-- Your instructions --
Return the text lines of the material below, copied without any change, and leave out the pictures.

-- Recorded information --
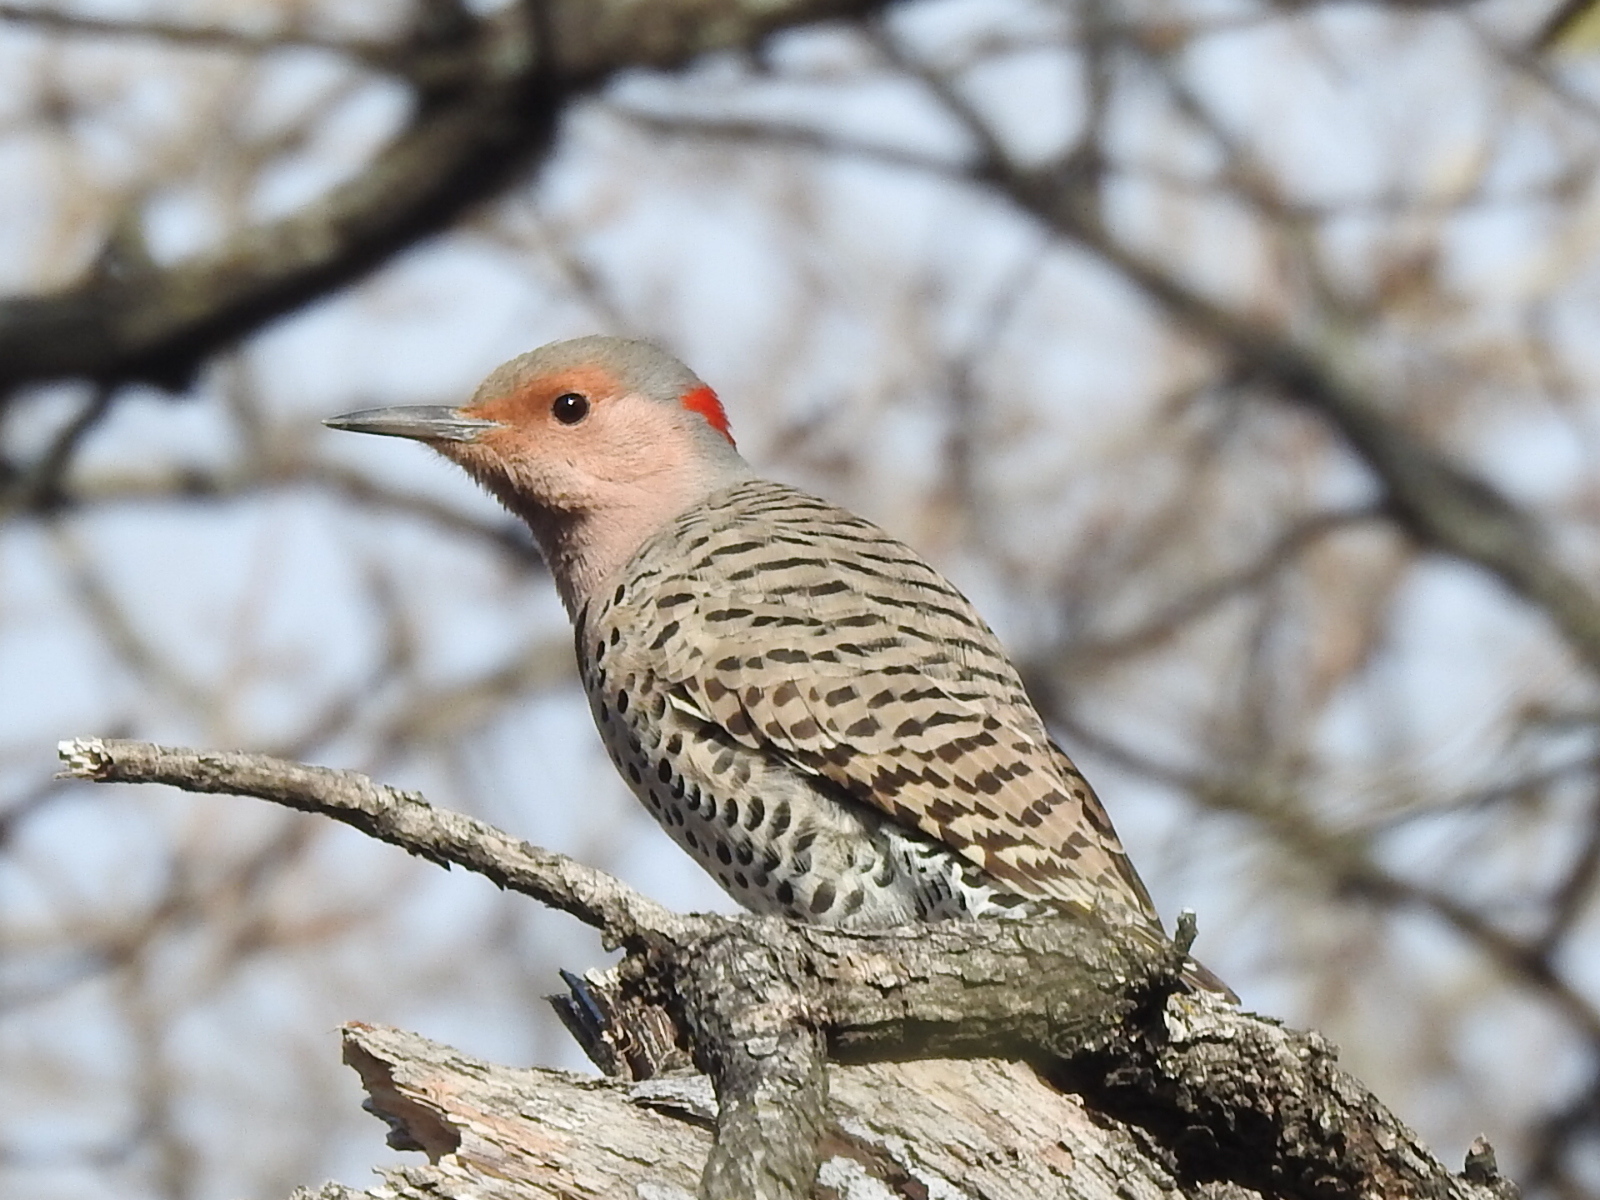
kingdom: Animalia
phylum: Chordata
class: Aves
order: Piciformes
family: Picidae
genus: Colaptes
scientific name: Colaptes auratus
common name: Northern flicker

-- Answer to this problem --
kingdom: Animalia
phylum: Chordata
class: Aves
order: Piciformes
family: Picidae
genus: Colaptes
scientific name: Colaptes auratus
common name: Northern flicker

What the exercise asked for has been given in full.